The next Doctoral Research Seminar is titled "Heideggerian AI: Don’t Program the Robot, Let It Learn" by Byoung-Tak Zhang, Professor of Computer Science, Director of the AI Institute (AIIS), Seoul National University
We discuss the role of robots (as embodied cognitive agents) for the advancement of AI (human-level AI) and the AI’s lessons for the advancement of robotics (building really smart robots!). Regarding the latter part, the suggestion is “Don’t try to program the robot, let it just learn itself”. Heideggerian epistemology has shown that human intelligence cannot be fully formalized and, thus, cannot be explicitly programmed by primitives. This explains why the classical AI, i.e. rule-based programming approach was not very successful. The Heideggerian existentialism suggests that, to achieve human-level intelligence, the agent should exist in the world (“being-in-the-world”) and cope with the world to learn the know-how. This also explains the superiority of the deep learning AI approaches to the previous, explicit programming approach: deep learning doesn’t pre-analyze situations in terms of a fixed set of possibly relevant features, it just experiences a large number of raw situations to learn holistically the implicit relevance.

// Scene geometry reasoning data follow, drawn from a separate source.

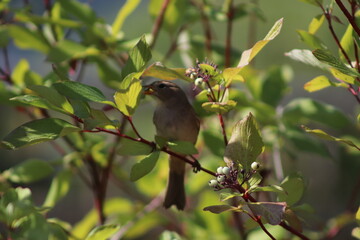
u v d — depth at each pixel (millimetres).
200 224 5078
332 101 5934
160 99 4992
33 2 5113
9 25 5035
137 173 4754
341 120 5035
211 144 4977
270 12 7082
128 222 5090
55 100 4738
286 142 5109
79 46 4980
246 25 7105
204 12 5070
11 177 5004
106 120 4742
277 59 6891
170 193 4996
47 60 4965
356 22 4750
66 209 6609
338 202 5645
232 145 4742
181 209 4992
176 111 4988
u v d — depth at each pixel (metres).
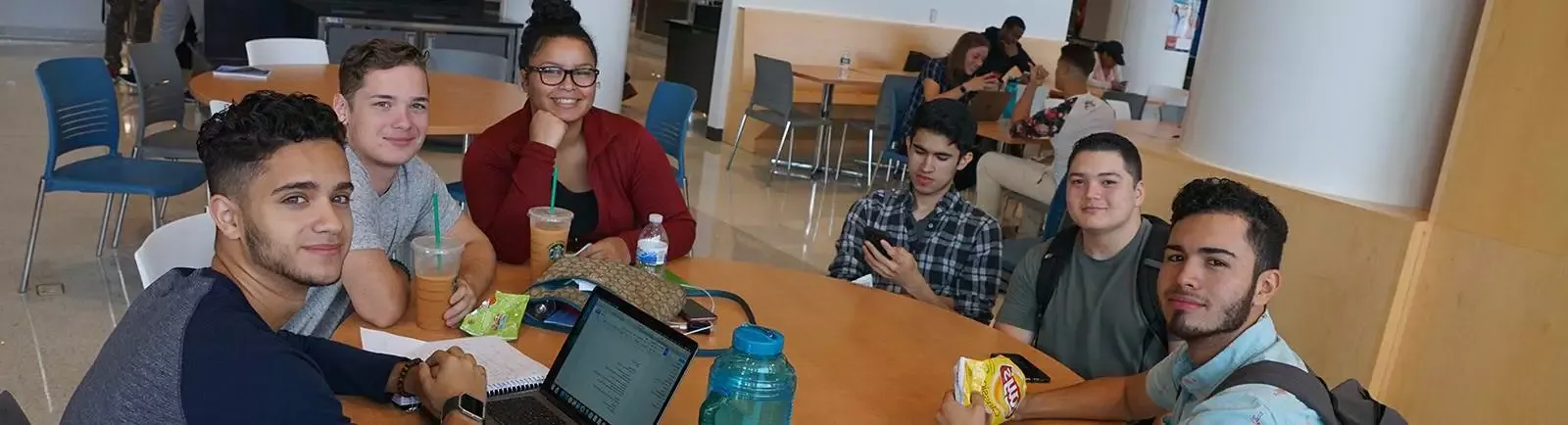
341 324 1.94
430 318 1.95
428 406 1.59
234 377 1.21
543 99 2.50
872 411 1.73
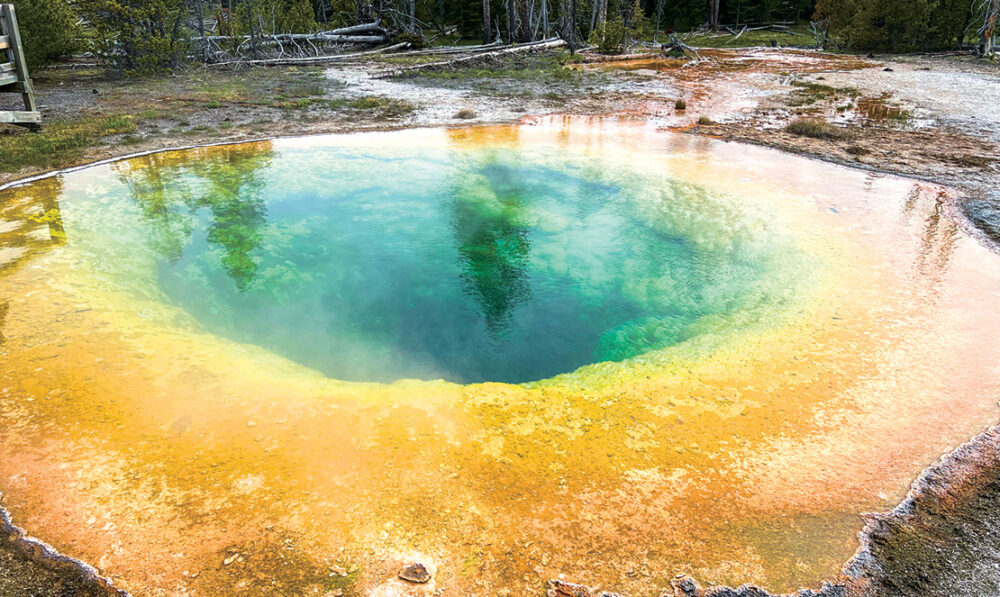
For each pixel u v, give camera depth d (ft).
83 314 12.12
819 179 22.49
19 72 27.22
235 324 13.57
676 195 21.09
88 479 7.91
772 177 22.74
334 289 15.56
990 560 7.12
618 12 85.10
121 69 46.57
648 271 16.17
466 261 17.20
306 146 26.91
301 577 6.66
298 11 63.16
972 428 9.39
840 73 52.39
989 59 59.93
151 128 29.35
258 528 7.25
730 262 16.20
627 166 24.20
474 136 28.84
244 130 29.43
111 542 7.04
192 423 9.05
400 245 17.99
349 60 57.62
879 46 72.64
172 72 47.19
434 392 10.38
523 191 21.81
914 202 19.90
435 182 22.58
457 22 89.20
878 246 16.49
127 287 13.96
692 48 72.74
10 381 9.80
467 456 8.57
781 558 7.12
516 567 6.87
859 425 9.44
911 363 11.10
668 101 38.47
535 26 76.54
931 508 7.89
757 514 7.73
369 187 22.08
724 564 7.02
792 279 14.76
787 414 9.70
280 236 18.08
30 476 7.94
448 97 39.06
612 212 20.04
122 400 9.50
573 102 37.86
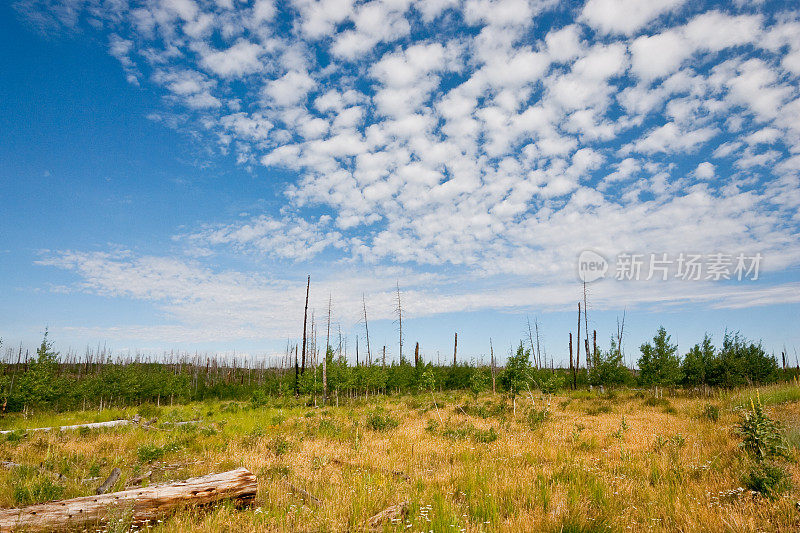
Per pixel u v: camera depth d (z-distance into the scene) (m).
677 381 26.61
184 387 46.59
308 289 39.62
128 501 5.63
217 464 9.48
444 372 42.94
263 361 88.25
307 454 10.73
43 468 9.03
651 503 6.25
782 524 5.35
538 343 43.81
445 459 9.98
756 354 27.22
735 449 8.80
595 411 20.31
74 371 59.16
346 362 36.66
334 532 5.39
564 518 5.61
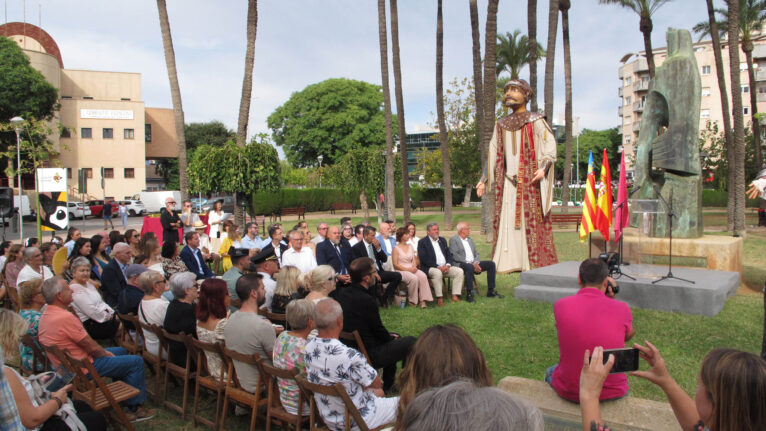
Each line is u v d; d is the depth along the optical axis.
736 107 16.81
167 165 56.28
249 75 16.27
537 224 9.80
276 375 3.72
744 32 25.22
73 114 45.03
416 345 2.26
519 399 1.31
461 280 8.20
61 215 12.73
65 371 4.31
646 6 21.23
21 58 35.53
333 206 38.38
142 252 7.58
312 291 5.13
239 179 16.39
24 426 3.00
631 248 8.54
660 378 2.36
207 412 4.69
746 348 5.55
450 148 36.00
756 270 10.29
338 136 49.06
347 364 3.41
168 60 15.32
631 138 63.72
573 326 3.29
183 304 4.91
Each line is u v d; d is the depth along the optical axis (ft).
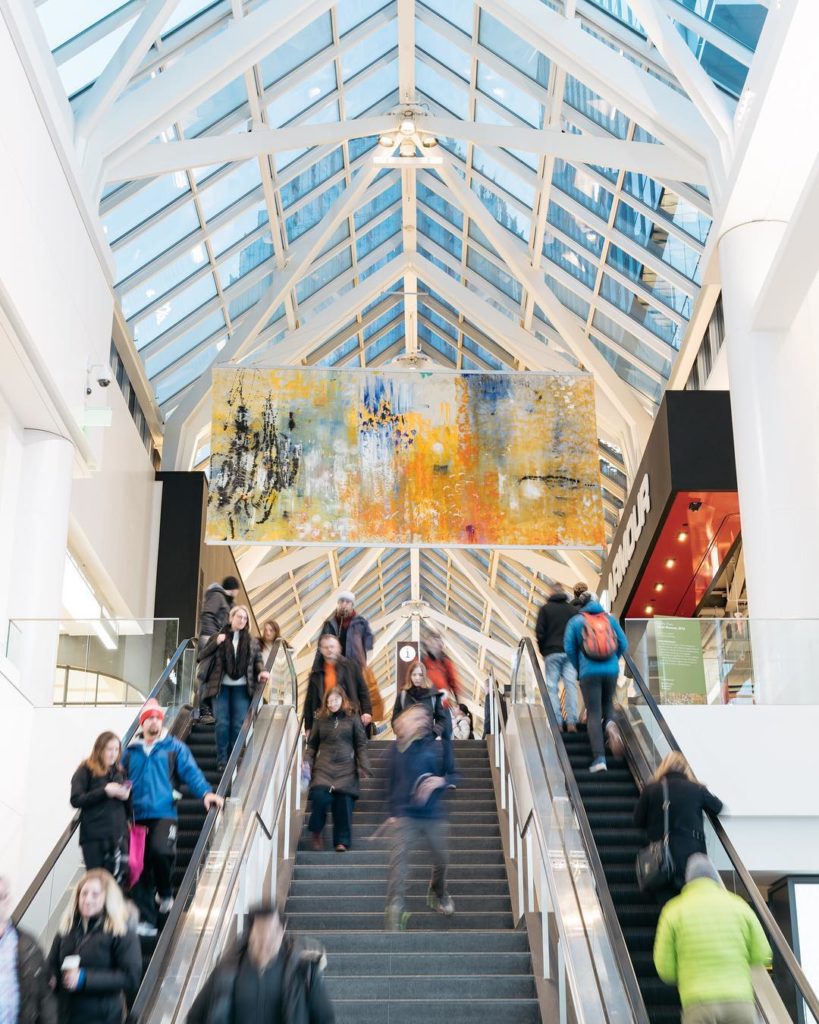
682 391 56.13
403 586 113.91
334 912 26.25
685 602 69.97
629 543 68.33
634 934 23.47
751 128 41.81
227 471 53.67
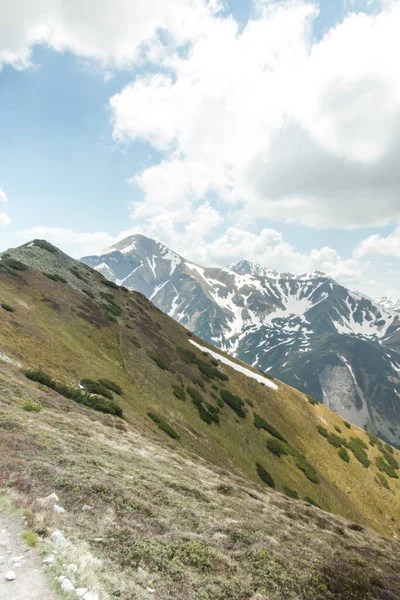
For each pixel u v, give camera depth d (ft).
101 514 39.93
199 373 267.18
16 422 63.62
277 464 209.87
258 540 50.06
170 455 103.40
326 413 318.86
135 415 146.20
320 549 60.90
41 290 222.28
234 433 211.61
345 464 259.39
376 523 221.25
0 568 23.17
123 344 226.38
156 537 39.40
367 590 42.63
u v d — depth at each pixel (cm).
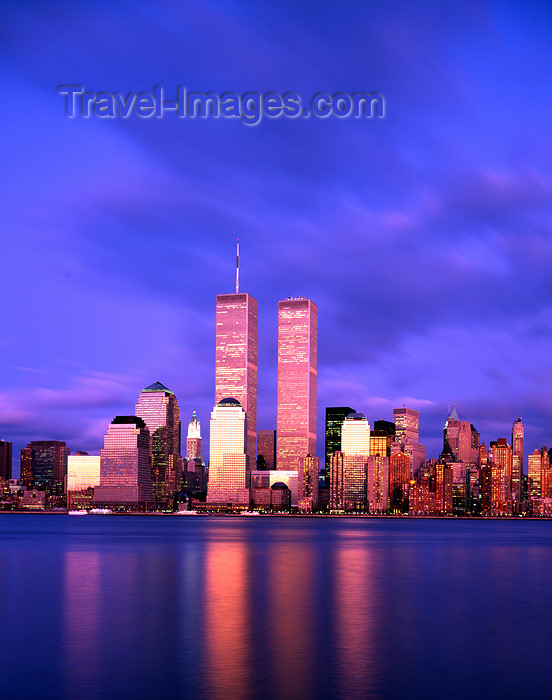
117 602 7988
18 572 11731
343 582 10275
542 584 10181
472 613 7444
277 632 6253
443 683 4659
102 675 4791
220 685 4562
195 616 7038
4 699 4259
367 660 5253
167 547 19700
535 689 4538
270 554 16750
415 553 17562
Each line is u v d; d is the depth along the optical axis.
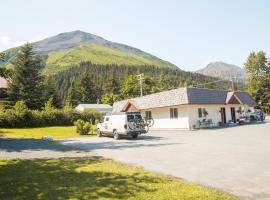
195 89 40.78
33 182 10.25
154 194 8.33
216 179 10.16
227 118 44.53
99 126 32.16
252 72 94.88
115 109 54.00
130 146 21.25
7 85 62.72
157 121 44.47
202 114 40.97
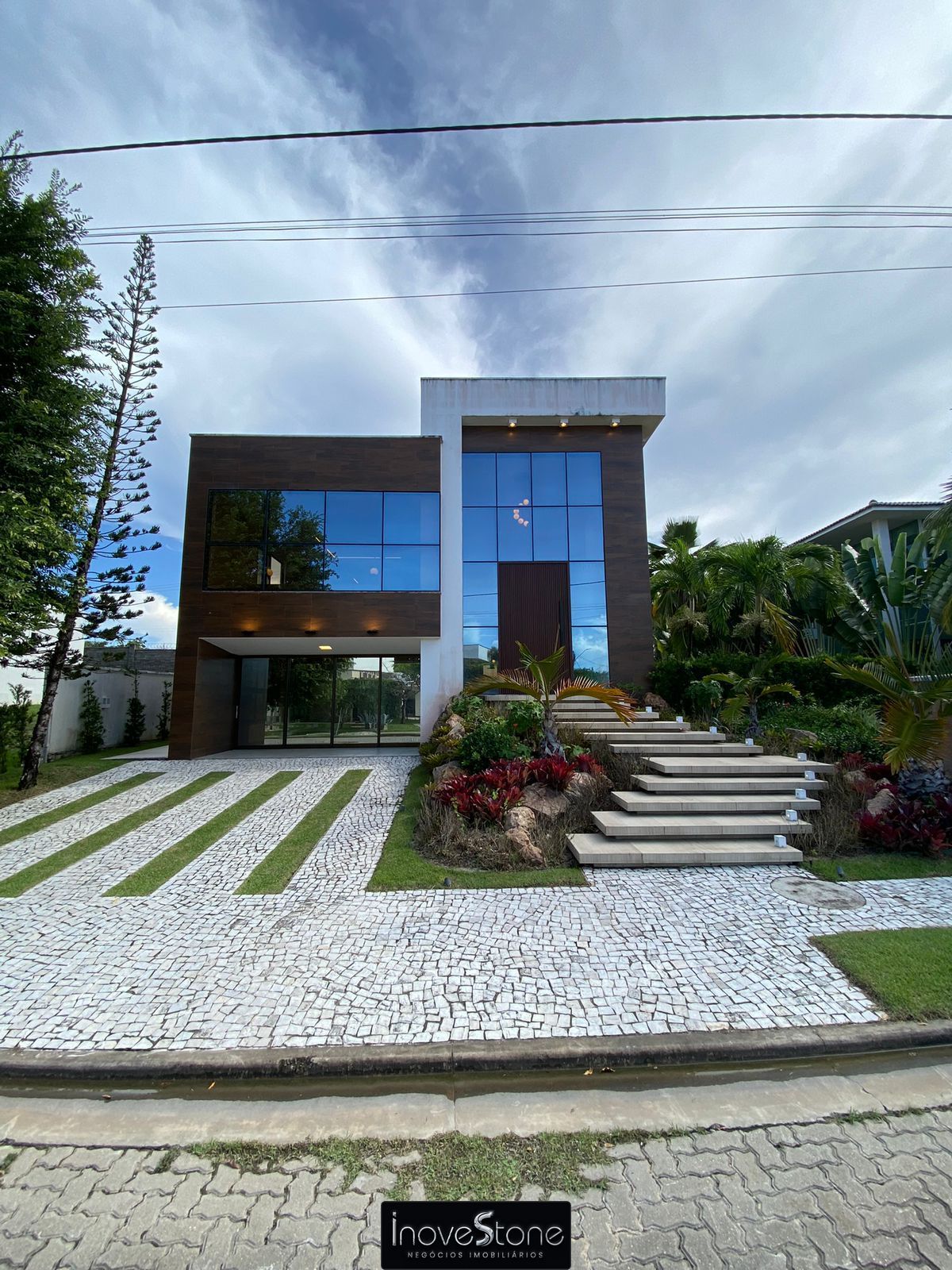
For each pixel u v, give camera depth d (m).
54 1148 2.21
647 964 3.46
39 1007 3.11
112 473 10.83
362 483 12.34
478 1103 2.42
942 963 3.37
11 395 8.18
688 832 5.57
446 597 12.27
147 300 11.44
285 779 9.04
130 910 4.43
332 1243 1.76
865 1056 2.71
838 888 4.64
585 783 6.58
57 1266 1.69
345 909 4.36
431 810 6.48
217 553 11.92
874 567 11.91
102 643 11.30
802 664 11.12
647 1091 2.49
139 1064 2.64
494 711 10.01
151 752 13.59
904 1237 1.75
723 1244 1.75
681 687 11.59
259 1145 2.20
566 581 12.85
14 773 9.95
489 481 13.06
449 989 3.21
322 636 11.85
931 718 5.45
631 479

However, current learning approaches are still limited since they are blinded to (a la Heidegger) the unobservable situations that might be relevant (partial observability). This limitation can be overcome if we embody the agent with sensors and actuators. The embodied agent (cognitive robots) can learn fully autonomously even in partially observable environments by correcting its own actions from the perceptual self-feedbacks.
June 26th, 2023, 10:30 am - 11:30 am in room 2026, Karlstr. 45.